Obama Israel

Friday, May 20, 2011

President Barack Obama's call for Israel to give Palestinians territory it has occupied since 1967 stunned Israeli Prime Minister Benjamin Netanyahu and pushed the leaders' thawing relationship back into the freezer.
Hours before Netanyahu arrived in Washington for talks on Friday, Obama said in a keynote Middle East speech that any future peace deal with Palestinians would have to be based on the borders that existed before the 1967 Arab-Israeli war.
No U.S. president has publicly backed such a proposal, which Palestinians have long demanded but which many Israelis have dismissed, arguing that the old border was a random, armistice line that it could not defend.
Israeli officials were sent reeling by the new tack, which they said was only revealed to them on the day of the speech.
"There was complete surprise. They felt they had been cheated," said one political source who has close contacts with the prime minister's office.
Netanyahu made his displeasure known in a testy message issued just before he got on his Washington-bound flight, and newspapers predicted rough weather ahead for Israeli-American relations, which have been one of the defining features of Middle East diplomacy for the past six decades.
"We are in the midst of a political drama," wrote popular Israeli daily Ma'ariv.
"As of last night, the only thing that should interest Benjamin Netanyahu is to prevent Barack Obama from being reelected," it added, highlighting the widespread belief that Obama will grow much more assertive if he wins a second term.
TURNING THE CLOCK BACK
Further angering the Israeli prime minister, Obama also said explicitly that a future Palestinian state should have a common border with Jordan, leaving up in the air Israel's demand to keep hold of the Jordan Valley as a security buffer for itself.
Diplomats in Jerusalem have said for years that any peace deal to end the decades-old Middle East conflict would have to be based on 1967 frontiers if Palestinians were ever to agree, with some land swaps envisaged to compensate for settlements.
Obama himself cited the need for territory exchange.
But the idea of turning the clock back more than four decades is an anathema to many in Netanyahu's conservative coalition, which includes pro-settler parties.
The border line snakes over rocky highlands north and south of Jerusalem. At one point, Israel is only 15 km (10 miles) wide, between the West Bank and the Mediterranean coast.
Razor-wire fences and concrete walls shadow much of the route, but these also detour deep into occupied territory to circle Jewish settlement blocs.
Settlers say the occupied West Bank, which Israel calls Judea and Samaria, is a Jewish biblical birthright. However, not all Israelis are so attached to this hilly land and the main opposition party gave its blessing to Obama's speech.
"An American president that supports the two-state vision is representing Israeli interests and is not anti-Israel," opposition leader Tzipi Livni was quoted as saying.
"If there is a consensus in Israel, it's that relations with the U.S. are essential to Israel, and a prime minister who harms the relationship with the U.S. over something insubstantial is harming Israel's security and deterrence."
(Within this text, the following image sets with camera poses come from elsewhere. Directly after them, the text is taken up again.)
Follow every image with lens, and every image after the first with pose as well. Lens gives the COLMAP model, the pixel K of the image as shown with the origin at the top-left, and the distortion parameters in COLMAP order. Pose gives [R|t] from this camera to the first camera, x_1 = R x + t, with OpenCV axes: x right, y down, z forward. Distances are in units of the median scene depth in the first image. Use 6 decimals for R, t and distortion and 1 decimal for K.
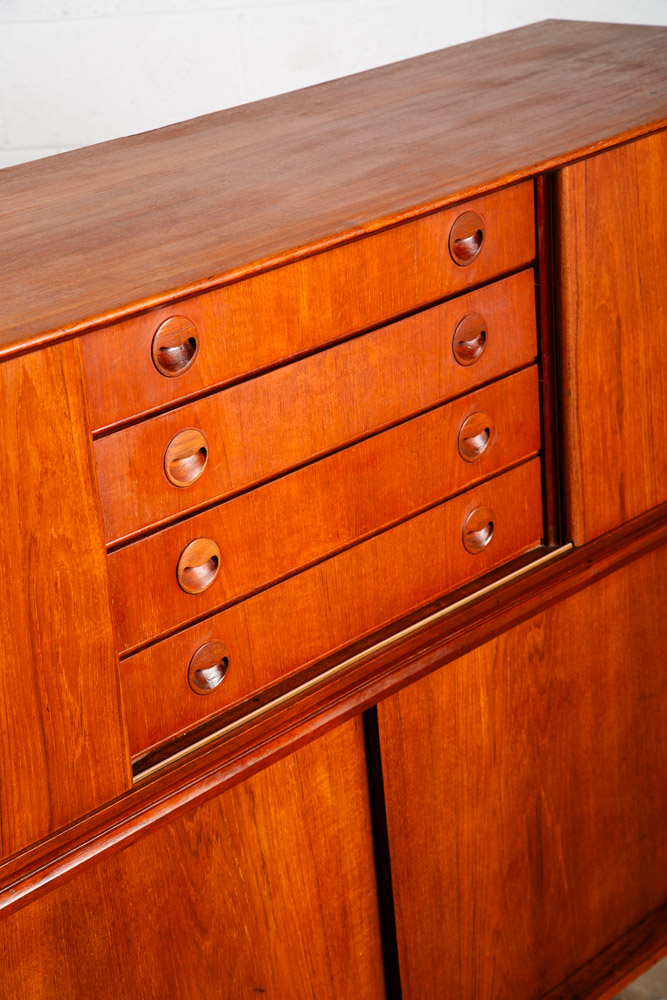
lens RADIAL K [[2060.7, 0, 334.4], [0, 2060.7, 501.8], [0, 0, 1]] dist [0.302166, 0.000000]
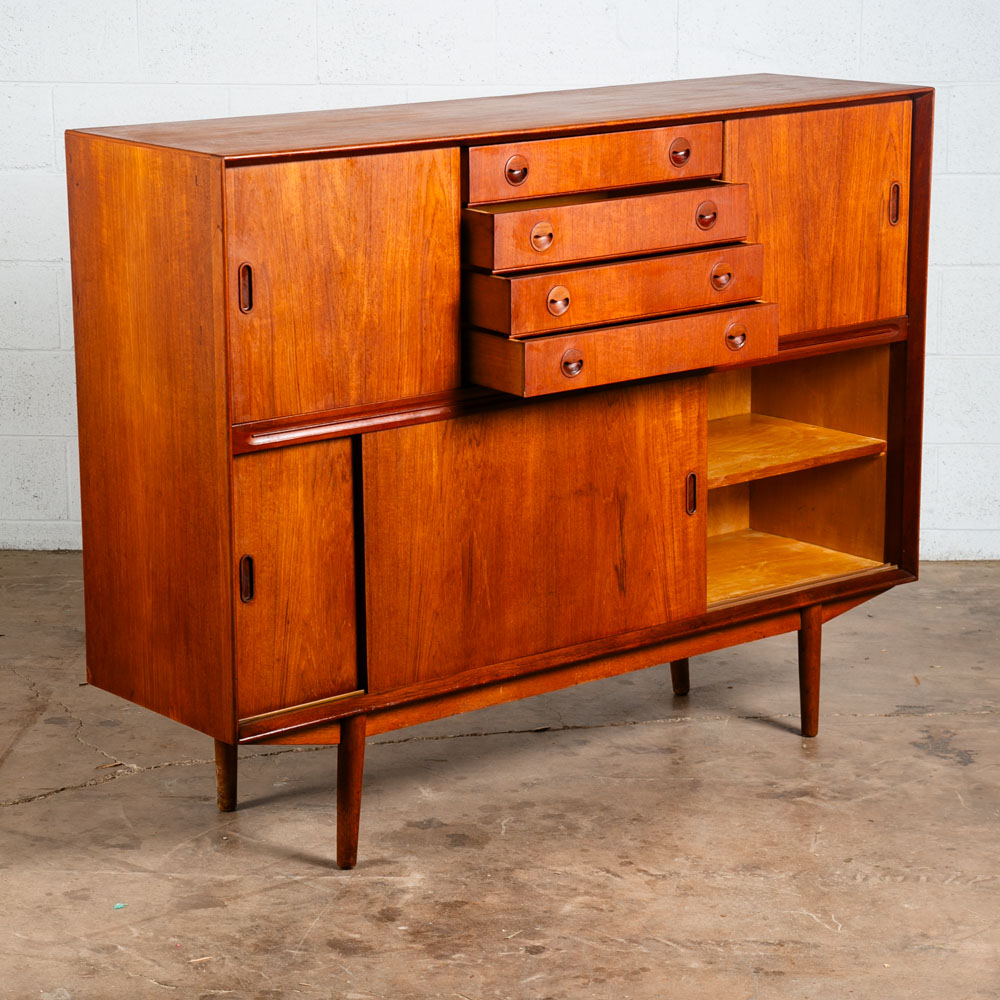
lens RADIAL K [[2916.3, 0, 502.7], [0, 2916.3, 532.6], [0, 0, 1]] dist [0.233864, 0.000000]
pose [[0.991268, 0.092682, -0.093797, 0.187515], [-0.105152, 0.984812, -0.138159, 0.565928], [0.079568, 0.146816, 0.985958, -1.491461]]
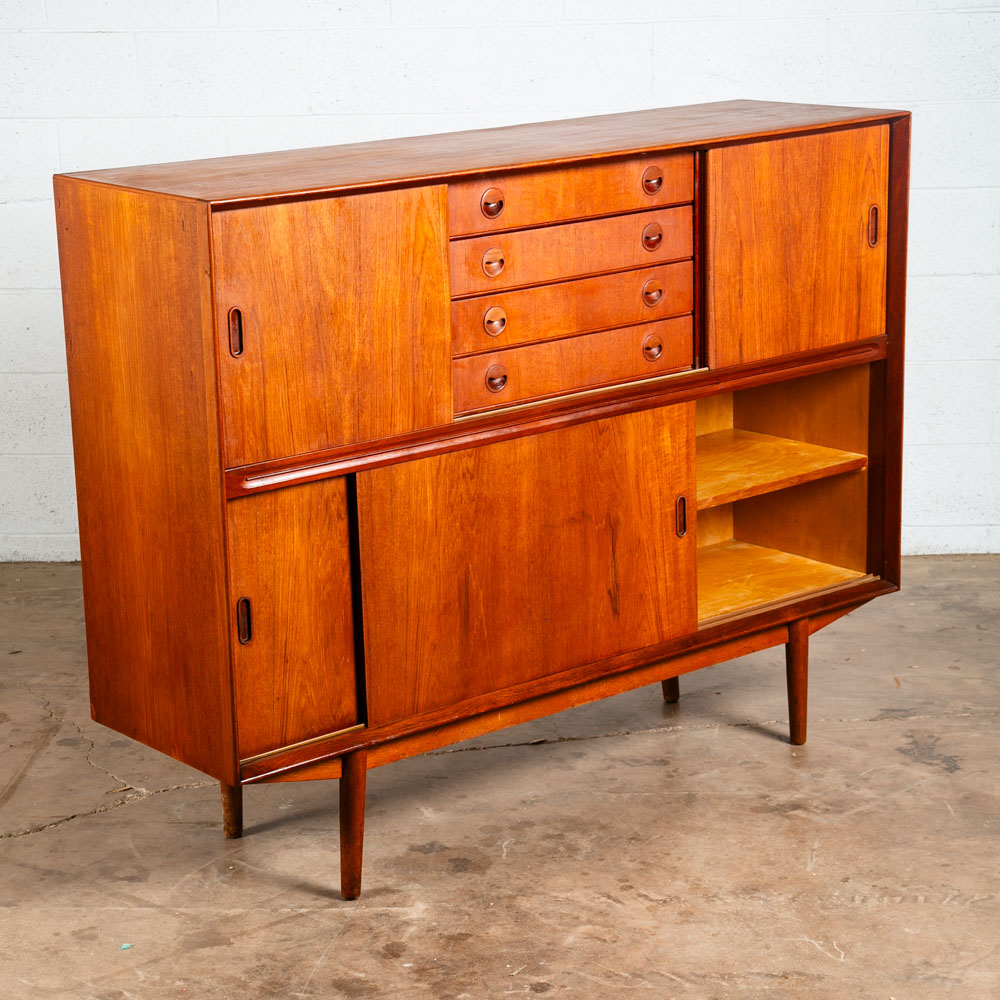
lens RADIAL K [[2500.1, 0, 498.5], [0, 2500.1, 548.7], [0, 0, 1]] dist [0.190206, 0.000000]
pose [[0.993360, 0.074228, -0.087899, 0.144006], [-0.083911, 0.990143, -0.112144, 0.453083], [0.078708, 0.118775, 0.989797, -1.181284]]
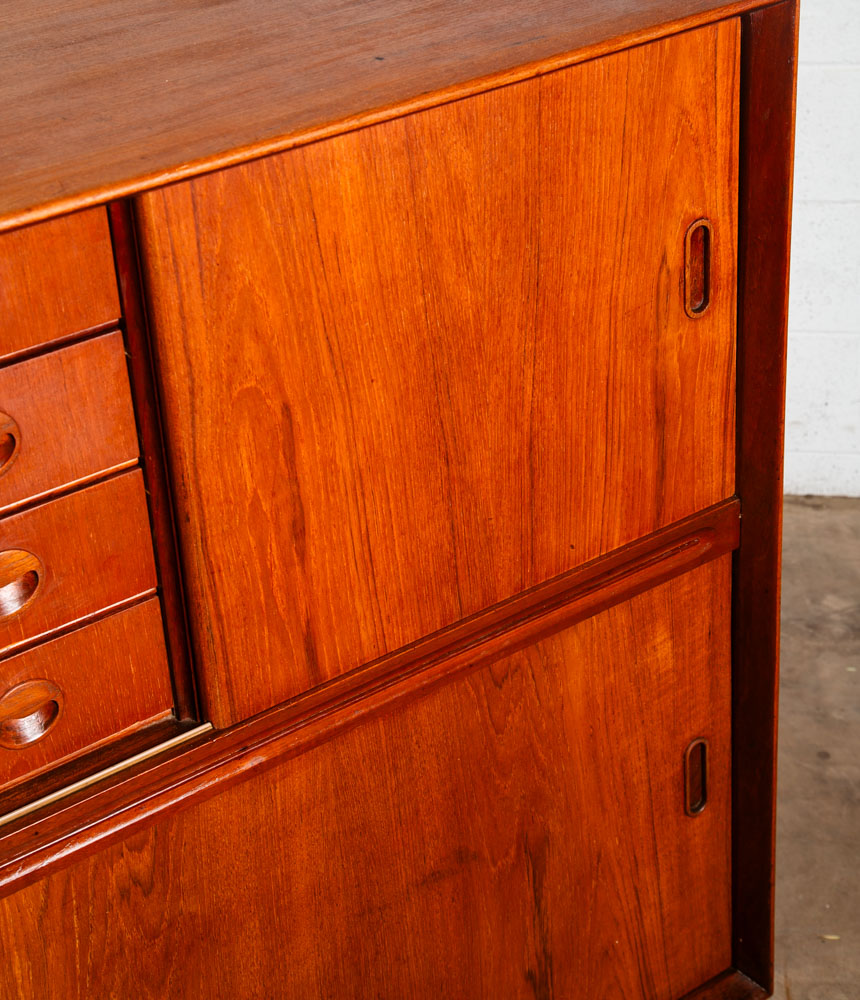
lens RADIAL K [[1988.6, 0, 484.1], [0, 1988.6, 303.2], [0, 0, 1]] dist [0.127370, 0.000000]
pose [[0.984071, 0.107640, -0.141487, 0.290509], [-0.095507, 0.991358, 0.089927, -0.186896], [0.149944, -0.074981, 0.985847, 0.420307]]
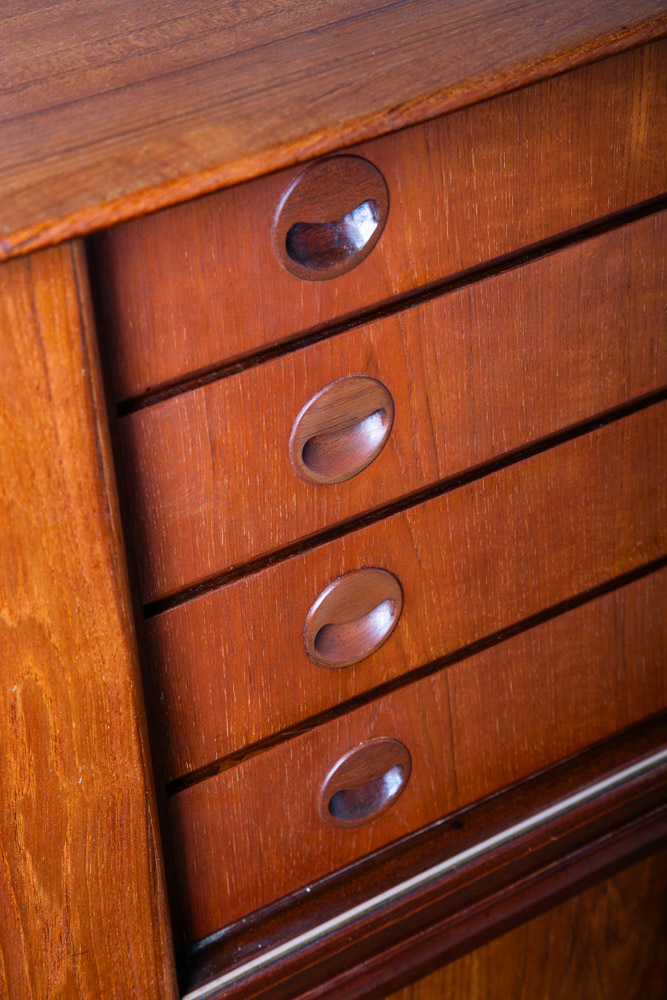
lens RADIAL K [[2177.6, 0, 330.9], [0, 2177.6, 501.4], [0, 0, 1]] dist [0.469536, 0.000000]
pose [[0.971161, 0.154213, -0.181838, 0.020038], [-0.105839, 0.962238, 0.250791, -0.116756], [0.213647, -0.224312, 0.950810, 0.431914]]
Relations between Netanyahu, a right-winger, and Obama, a Democrat, were never warm. Some Israelis and their supporters in the United States, anxious to maintain the backing of the global superpower, pointed to Obama's Muslim Kenyan father as a reason to question his commitment to the Jewish state.
But Israeli officials had hoped that after the tensions of 2010, sparked by an ill-timed announcement of settlement building, the pair had found a way to work together.
PALESTINIAN DISAPPOINTMENT
Much of what Obama said actually coincided with core Israeli demands, including spelling out that Israel should be a Jewish state and a homeland for the Jewish people, effectively ruling out any mass return of Palestinian refugees.
Indeed, while Palestinian President Mahmoud Abbas said he welcomed Obama's efforts to restart the peace talks that broke down last September, many ordinary Palestinians felt short-changed by the speech.
Obama did not condemn in a forthright fashion Israeli settlement building and came down hard on Abbas, telling him his plans to seek statehood recognition in the United Nations this September would never work.
He also said the status of Jerusalem, where the Palestinians want to create their capital, should be decided later.
"As a Palestinian, I was expecting more from him. His speech was disappointing. He has postponed the issues of Jerusalem and refugees," said Samir Awad, a political analyst at the West Bank Birzeit University.
"With this speech, America has totally sided with the Israeli position," he added.